Fortuna MFC GUI Monitor

I have developed an MFC application (Dev Studio .Net Project here) which generates passwords and has a monitor to allow for viewing of the internal state of the Fortuna prng. 

The Password Generator

Here is the password generation dialog:

Note that repeated characters are allowed in the password (this makes it more difficult for someone doing a brute force search of all possible passwords).  I also use the method of choosing password characters outlined in the book "Secure Programming Cookbook for C and C++" by John Viega and Matt Messier.  See recipe 11.11 "Getting a Random Integer in a Range" for all the gory details.

The checkboxes are provided to limit the symbols used in the password.  If you don't want the punctuation characters ! etc, disable that checkbox.

If you only want to run (as opposed to debug and see the source code) the password generator program, here are the required binaries.  Note that this also includes the monitor described next.

The Monitor

In the code I've used the preprocessor symbol FORTUNAMONITOR to turn monitoring on and off.  In a production environment the extra data members and data cache used to measure the compressibility of the raw data should not be used.

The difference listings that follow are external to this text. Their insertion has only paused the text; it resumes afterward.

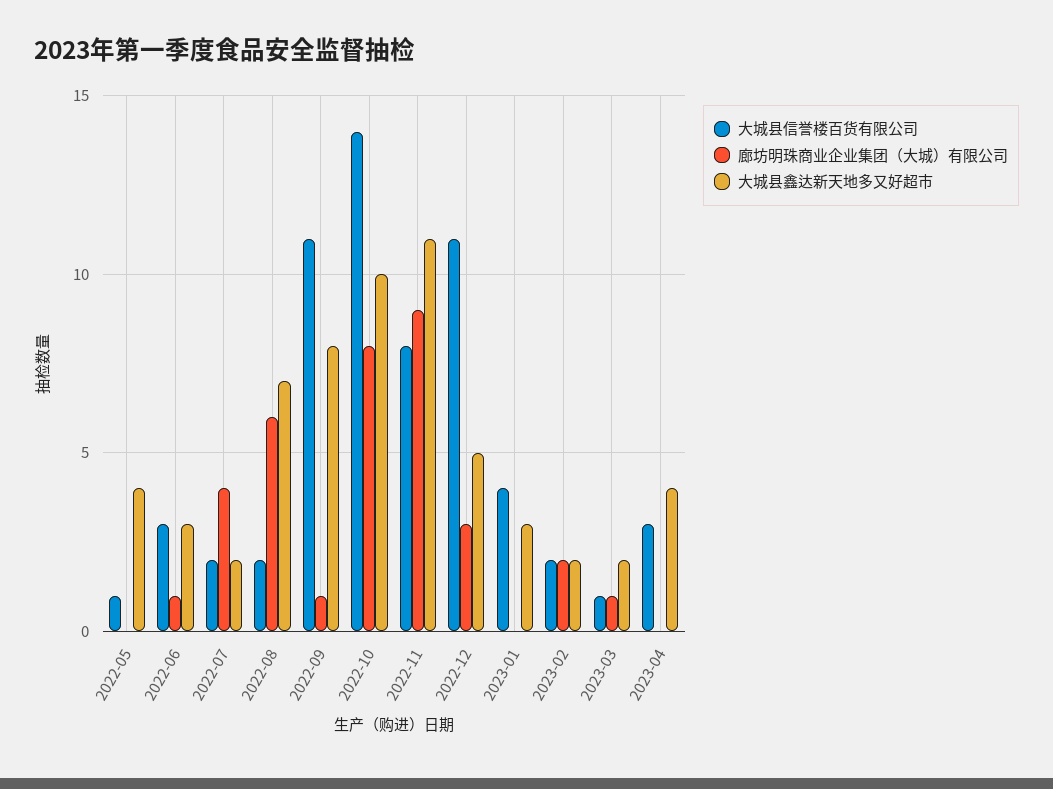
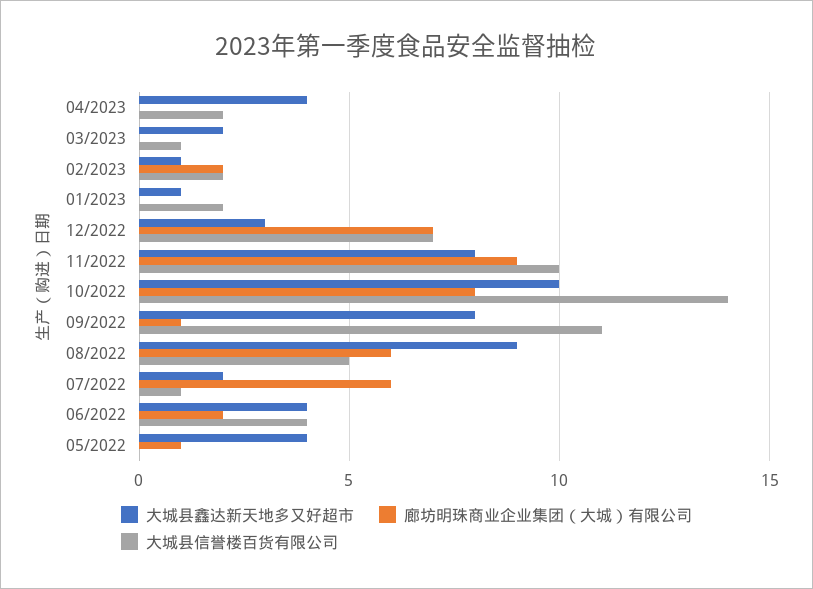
大城县信誉楼百货有限公司, 2022-05: 1 -> 0
廊坊明珠商业企业集团（大城）有限公司, 2022-05: 0 -> 1
大城县信誉楼百货有限公司, 2022-06: 3 -> 4
廊坊明珠商业企业集团（大城）有限公司, 2022-06: 1 -> 2
大城县鑫达新天地多又好超市, 2022-06: 3 -> 4
大城县信誉楼百货有限公司, 2022-07: 2 -> 1
廊坊明珠商业企业集团（大城）有限公司, 2022-07: 4 -> 6
大城县信誉楼百货有限公司, 2022-08: 2 -> 5
大城县鑫达新天地多又好超市, 2022-08: 7 -> 9
大城县信誉楼百货有限公司, 2022-11: 8 -> 10
大城县鑫达新天地多又好超市, 2022-11: 11 -> 8
大城县信誉楼百货有限公司, 2022-12: 11 -> 7
廊坊明珠商业企业集团（大城）有限公司, 2022-12: 3 -> 7
大城县鑫达新天地多又好超市, 2022-12: 5 -> 3
大城县信誉楼百货有限公司, 2023-01: 4 -> 2
大城县鑫达新天地多又好超市, 2023-01: 3 -> 1
大城县鑫达新天地多又好超市, 2023-02: 2 -> 1
廊坊明珠商业企业集团（大城）有限公司, 2023-03: 1 -> 0
大城县信誉楼百货有限公司, 2023-04: 3 -> 2

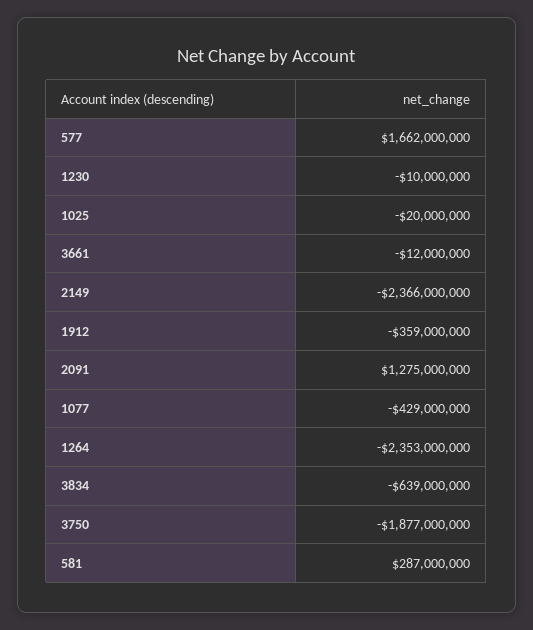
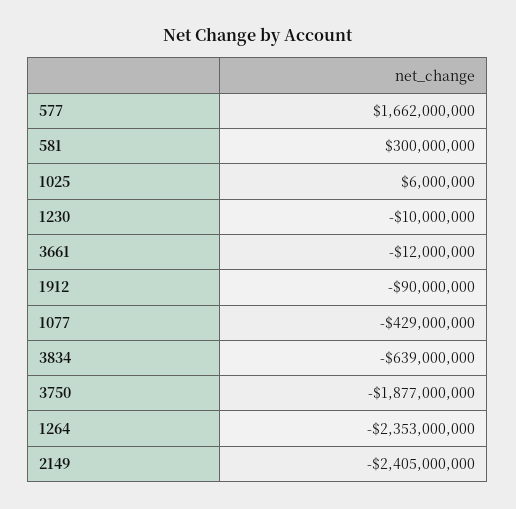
1025: -20000000 -> 6000000
2149: -2366000000 -> -2405000000
1912: -359000000 -> -90000000
2091: 1275000000 -> none
581: 287000000 -> 300000000

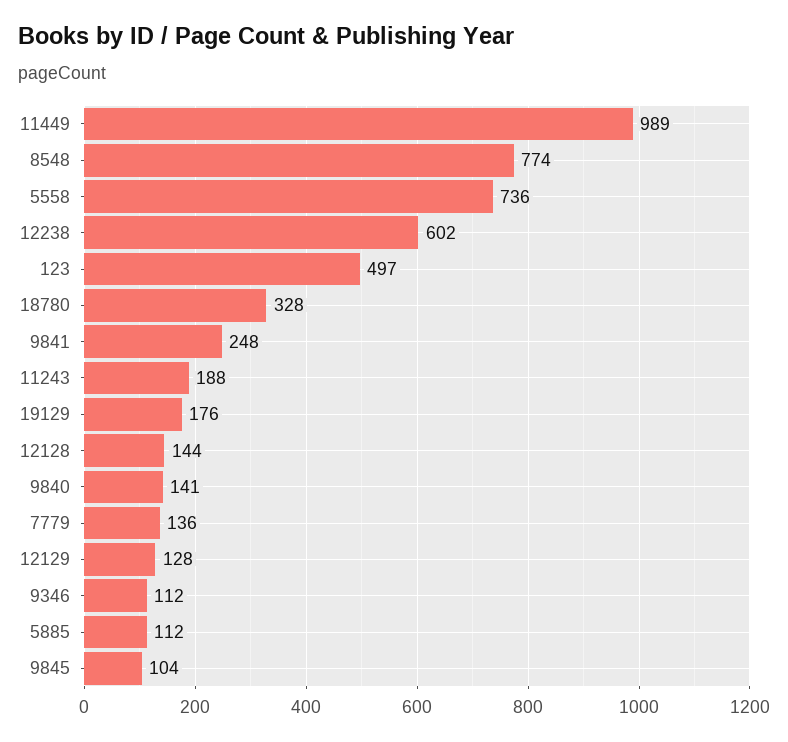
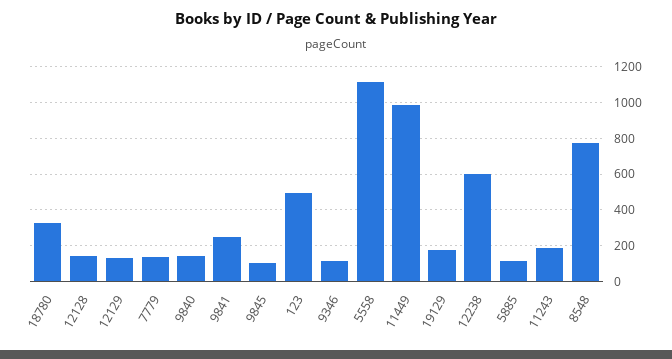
5558: 736 -> 1100

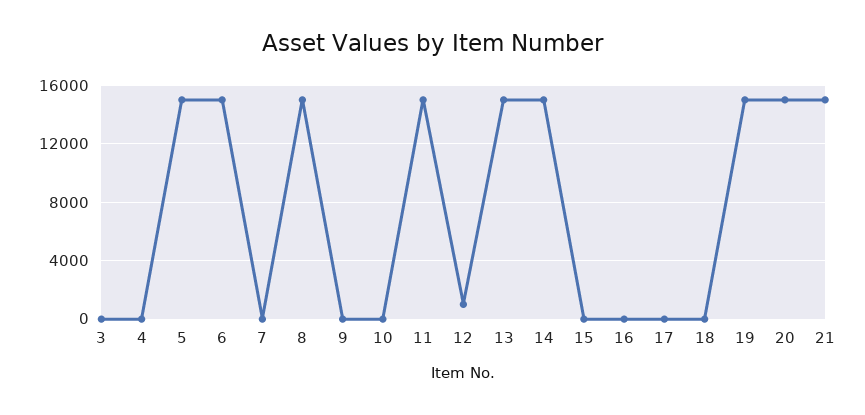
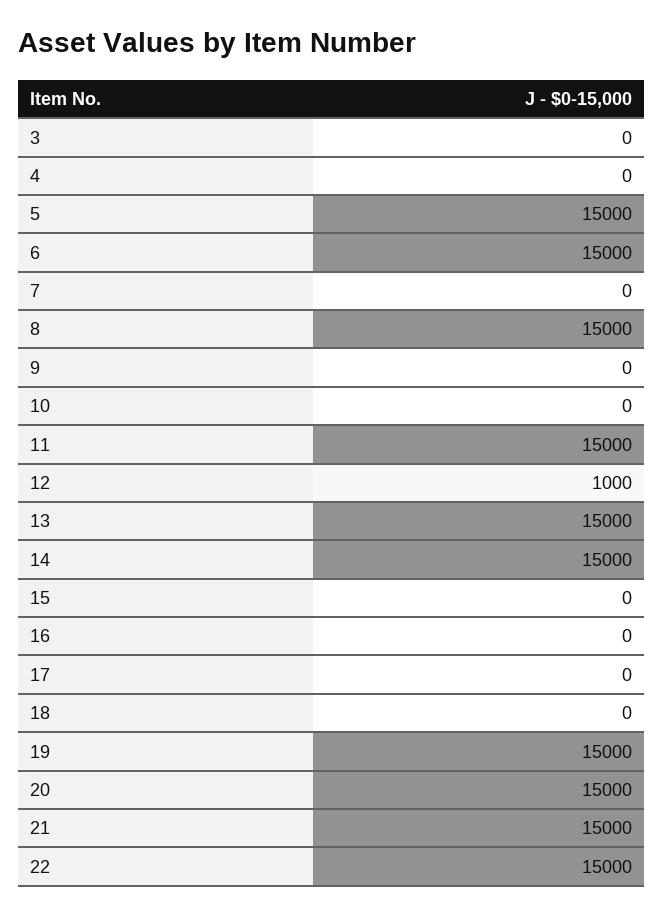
22: none -> 15000

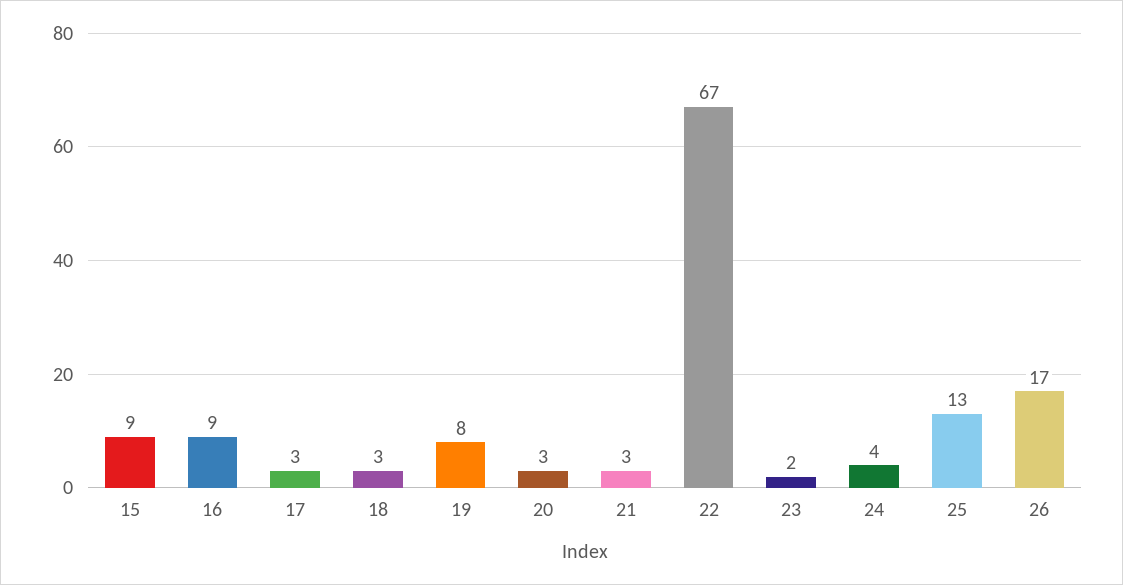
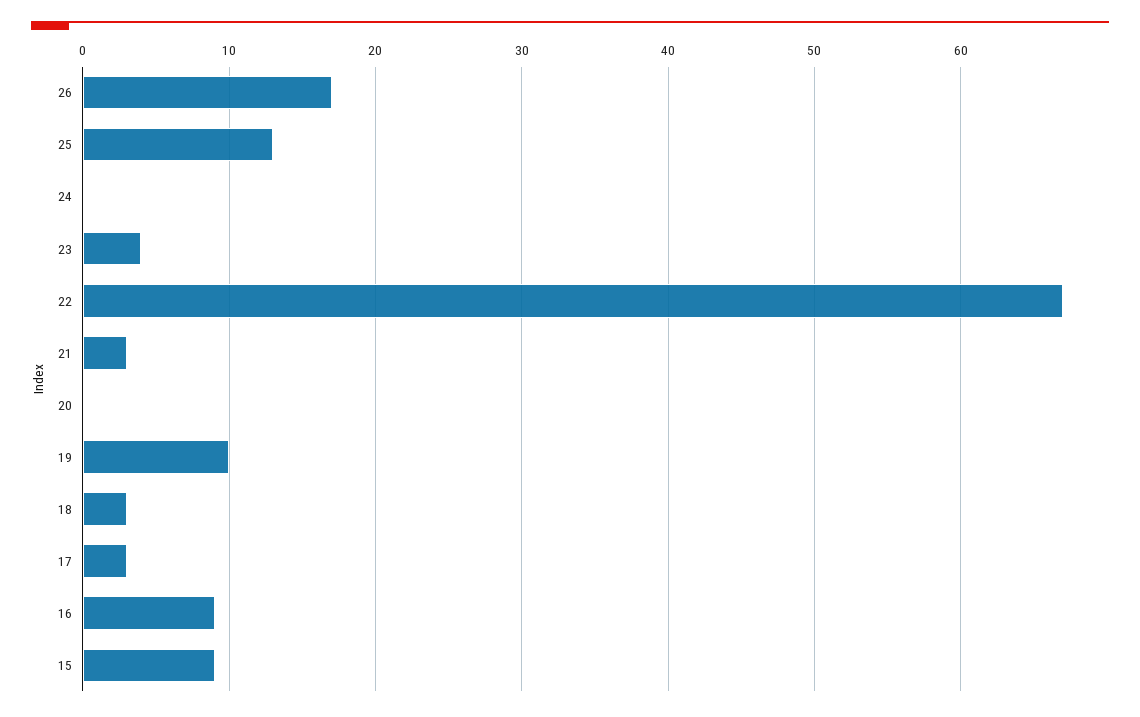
19: 8 -> 10
20: 3 -> 0
23: 2 -> 4
24: 4 -> 0

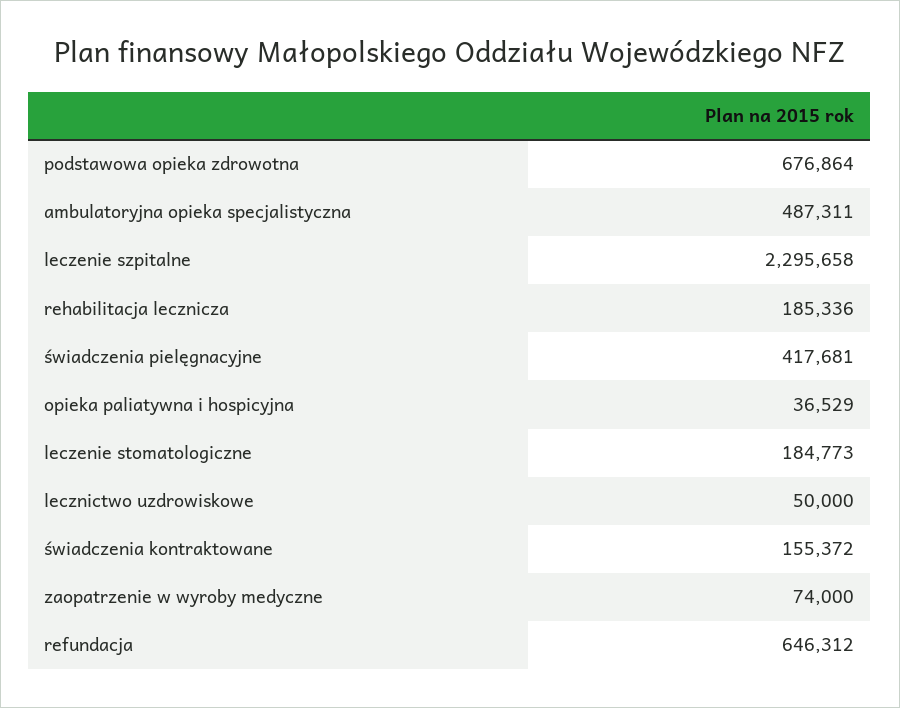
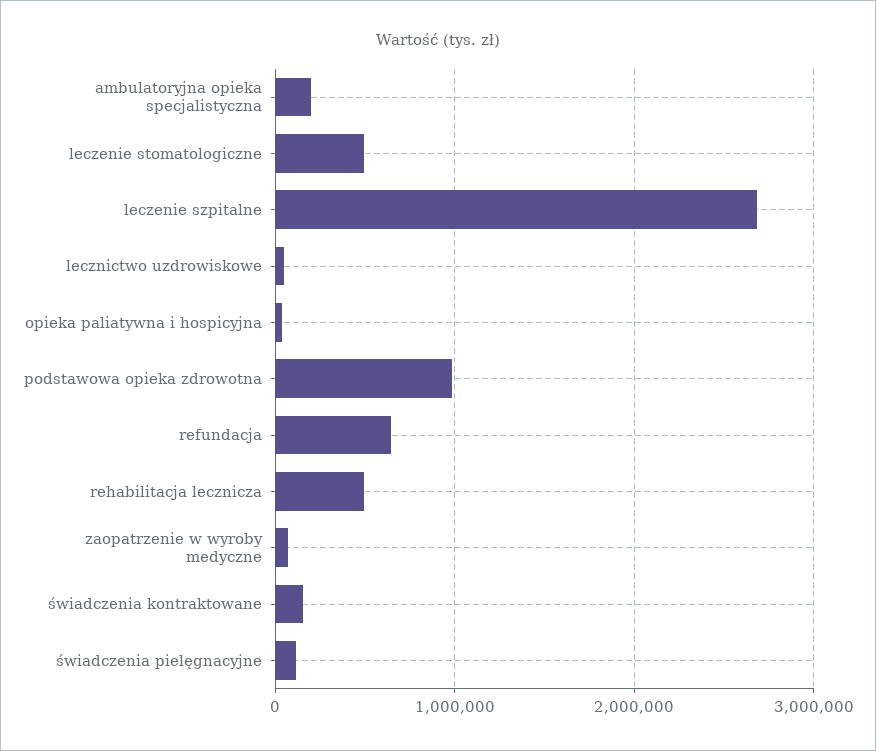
podstawowa opieka zdrowotna: 676864 -> 1000000
ambulatoryjna opieka specjalistyczna: 487311 -> 200000
leczenie szpitalne: 2295658 -> 2700000
rehabilitacja lecznicza: 185336 -> 500000
świadczenia pielęgnacyjne: 417681 -> 100000
leczenie stomatologiczne: 184773 -> 500000

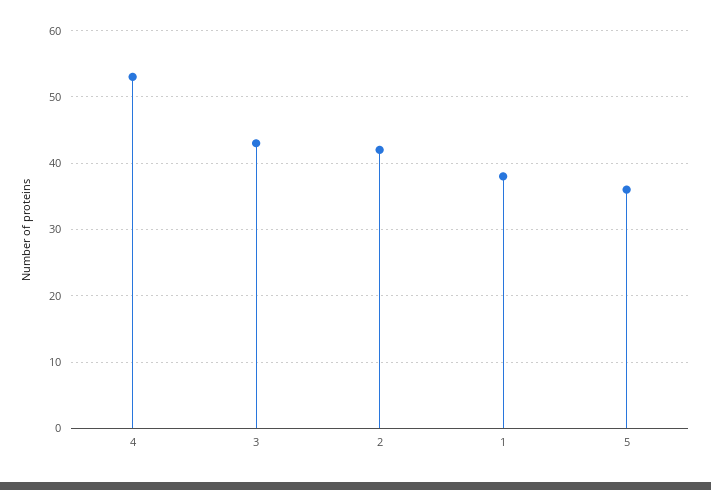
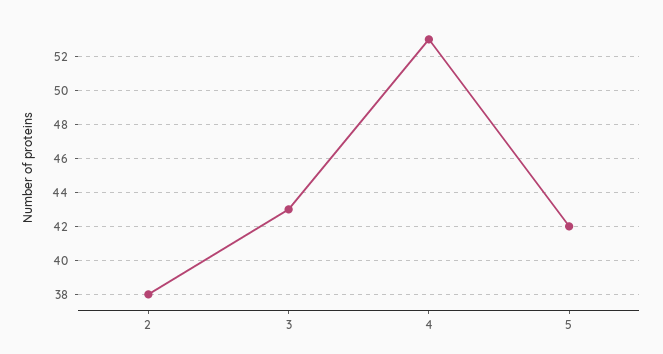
2: 42 -> 38
1: 38 -> none
5: 36 -> 42

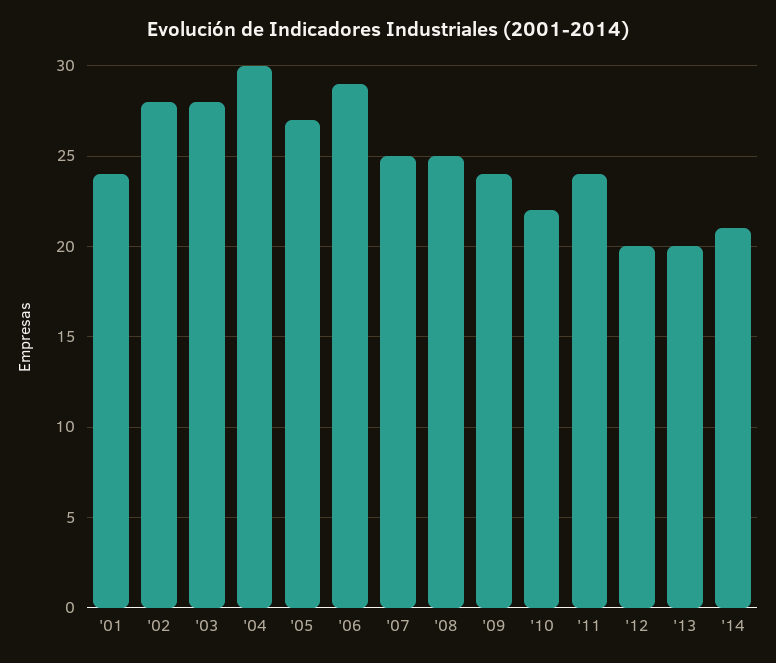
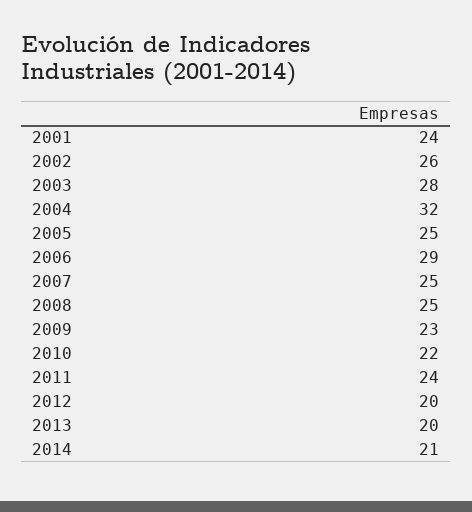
'02: 28 -> 26
'04: 30 -> 32
'05: 27 -> 25
'09: 24 -> 23

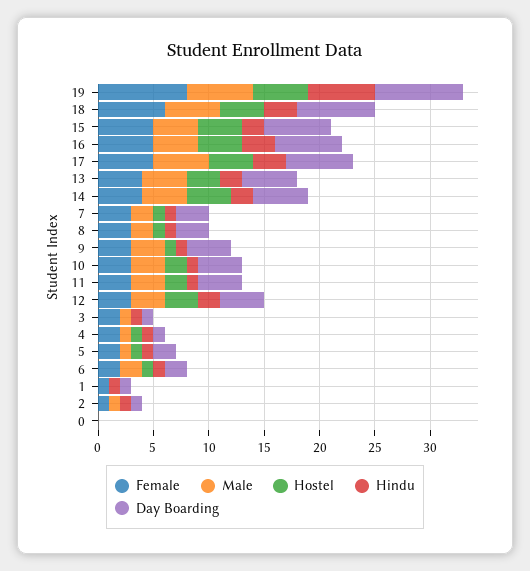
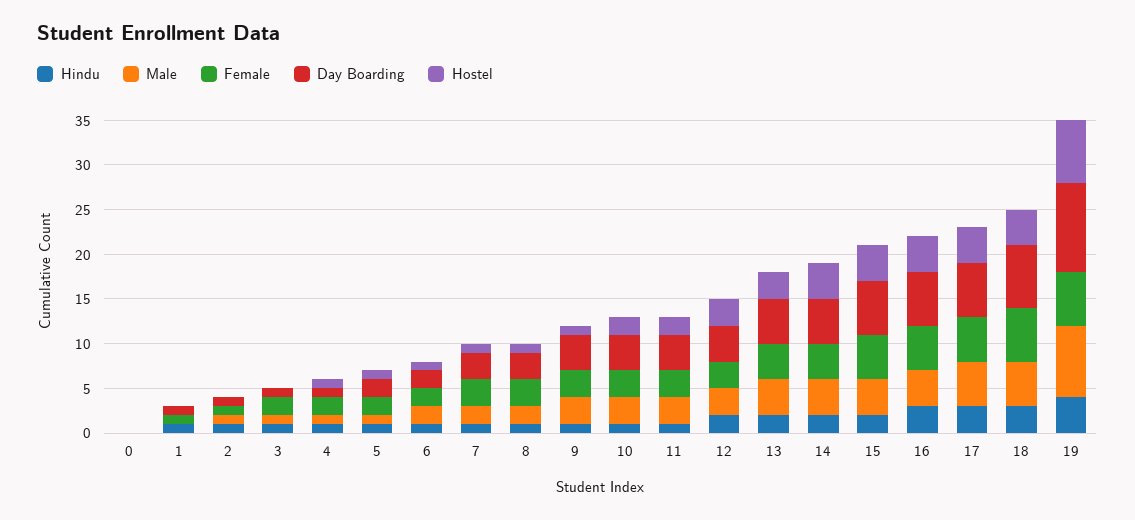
Female, 19: 8 -> 6
Male, 19: 6 -> 8
Hostel, 19: 5 -> 7
Hindu, 19: 6 -> 4
Day Boarding, 19: 8 -> 10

Each pool object has a hash of the current pool state as well as a vector to accumulate incoming data (called the raw data).  When the incoming raw data exceeds 1024 bytes, they are appended to the current hashed state and a new hash is determined.  Then the raw data vector is erased and the 'Compact Pool Count' counter is incremented.

The source info allows the raw data for each source to be viewed in the 'Peek' edit box.  In this example the data for Ping is being examined.  Each source can optionally turn on the Compression test to test for total failure of the data source.  Just because a source has low compression does not mean that it is a good source of cryptographically strong random data, but it does give an indication if the data has totally failed.

The registry data sources typically have a compression of up to 50%, which is not too surprising.

The compression is done using zlib.  The compression is performed on the last 32K of raw data from the given source (each source has it's own cache).  For performance reasons the data caching must be turned on manually.  I used a 32K cache because the zlib compression algorithm uses a 32K sliding window as a dictionary lookup.